Submitted by thankeeka on December 5, 2007 - 12:08pm. Exclusive Game Review

Guitar Hero has proven itself as a hit, not just with us, but with fans everywhere. Though the Guitar Hero franchise has been a big hit, what about those people out there who dream of something more than playing the six-string? What of those rockers who dream of booming the bass, pounding the drums, or belting out the lyrics? Along comes Rock Band, who promises to make all your rock n’ roll dreams come true no matter what the instrument, but instead of sounding like the best band in the world, why are we left feeling as if we’d never be able to quit playing dirty bars and birthday parties?

As it is right now, you can only buy the over $150 dollar set, which will net you the game, a microphone, a guitar, and a drum kit. With a game that costs so much money to invest in, just why exactly could they not have spent just a little more time or expenses on developing their hardware so it wasn’t all a pile of junk. The guitar is greatly inferior to the wireless guitar that came with the Guitar Hero 3 sets, because though the styling and size feel great, it feels too light and fake, the strum bar doesn’t click to give you feedback, and after taking the guitar out of the box, there was already something loose and clinking around inside the guitar. The strum bar is the greatest fault, as it’s hard to tell just when you are actually connecting with a solid note, and it often felt like the game wouldn’t register our down strums; we quickly disposed of the guitar and went back to one that actually works. The only good thing about the guitar was the fret buttons, which are closer together and easier to hit, plus there is an extra set you can play on for those with smaller hands, kids, or when you just want to show off and really rock out.

The drum kit fairs better from a practical standpoint, as the system is pretty easy to put together, and after some tweaking you’ll find your zone where the height is just right and the set is a far enough distance from you so that your arms won’t get tired from the constant drumming and hanging in the air. The drums themselves feel sturdy at times, but also as if they could break any minute. At first we thought we sucked at the drums, and we did, but after a little more playing we should’ve easily jumped in and learned proper technique. It was then, after hours of playing, we started getting confused by how we were missing such easy notes, and the sheer fact is…we shouldn’t have been missing them. Much like the guitar, the drums don’t register hits properly, so we were often missing notes, not because of faults of our own, but because of spotty hardware. We pressed on and played despite the drums, knowing that we were doing good even if the system wasn’t telling us we were, however, after playing for a while and never seeing improvement, we just got infuriated and eventually quit playing the drums altogether.
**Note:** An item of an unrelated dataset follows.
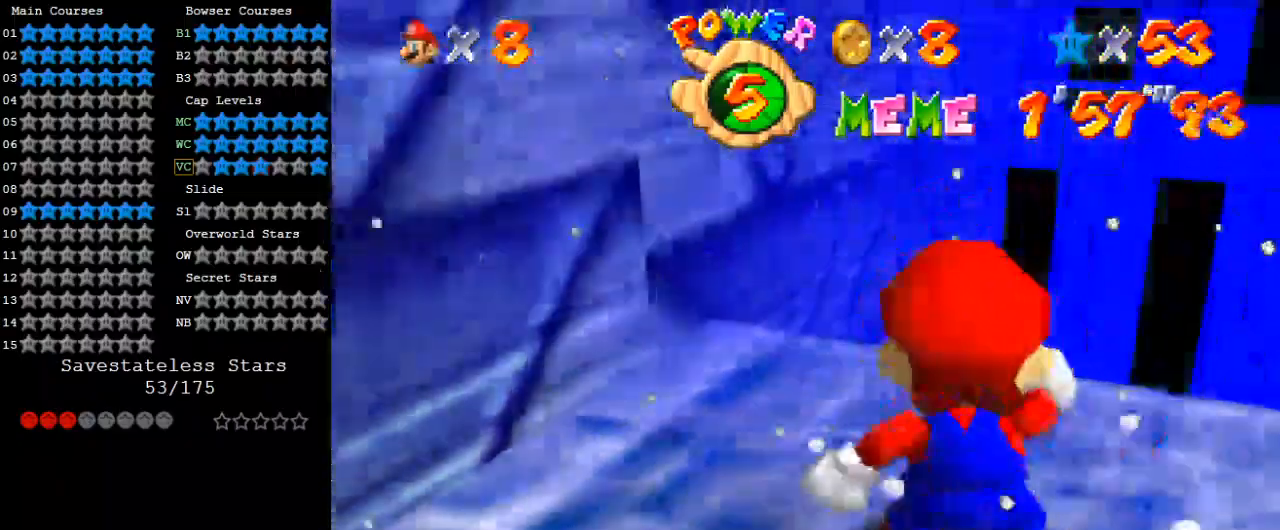
{"keys": ["shift"], "events": [[33, "s", "up"], [67, "d", "up"], [267, "w", "down"], [367, "w", "up"], [433, "shift", "down"]]}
The best hardware in the whole box is the microphone, and even it doesn’t seem like it works as it should. The microphone reads cowbell and tambourine hits on the side well enough, but it often didn’t feel as if it was amplifying and properly displaying our voice through the television speakers; even when we had the included audio turned all the way down, it didn’t ever feel as if our voice was coming out properly.

The game includes a solo mode for players who can’t get any buddies to gather at their homes for some local multiplayer, but it’s nowhere near as solid as the single-player game that is in the Guitar Hero franchise. For one thing there is no story-esque mode, just one song to challenge yourself after another. The guitar and drum solo tours suffer because of the faulty products and how they don’t want to register every hit, and as for the vocal solo tour, you can easily get through just humming the songs or saying one word over and over at the proper pitch. The single-player solo tour also suffers from the fact that there is no way to go through a bass solo tour; not everyone will miss the fact that there is no bass game, but for those who want the full package and who play bass in real life, not getting a single-player bass portion is a big letdown.

The guitar and bass gameplay portions play just like how Guitar Hero does, with practically the exact same notes and techniques being done the same. The game differs only in the notes, which take on a bar appearance rather than round notes, plus the fact that it’s harder to see just when you can do hammer-ons, as the only thing separating them is the fact that the bars are slightly shorter, which isn’t easy to notice when a song is starting to move really fast; the color system of Guitar Hero is much better. The drums also play like the guitars, with you hitting the correct corresponding colored pad whenever the right colored not comes down. The only difference between the guitar gameplay and drum gameplay comes from the kickstand, which is the bass of the drum kit; whenever you see a solid orange line come down the note path, you step on the kickstand to activate the note. Meanwhile, for the vocals, though the game gives you the lyrics, it’s not often easy to know just what the word is you are trying to sing, as they break them down weird, splitting one word over two or three different breaks, making you miss words constantly because you don’t know what word they want you to sing until you’ve read each part, compiled them together, and then realize what you were actually saying. Another problem with the vocals is that the game doesn’t so much recognize words as it does pitches, which are indicated by a green bar that shows how the pitch goes up and down during the song; in order to do good you just recreate the pitch by trying to keep the arrow in the highlighted section while you sing. As we said earlier, you can get through the vocals completely by humming in the right pitch, so even this system is busted.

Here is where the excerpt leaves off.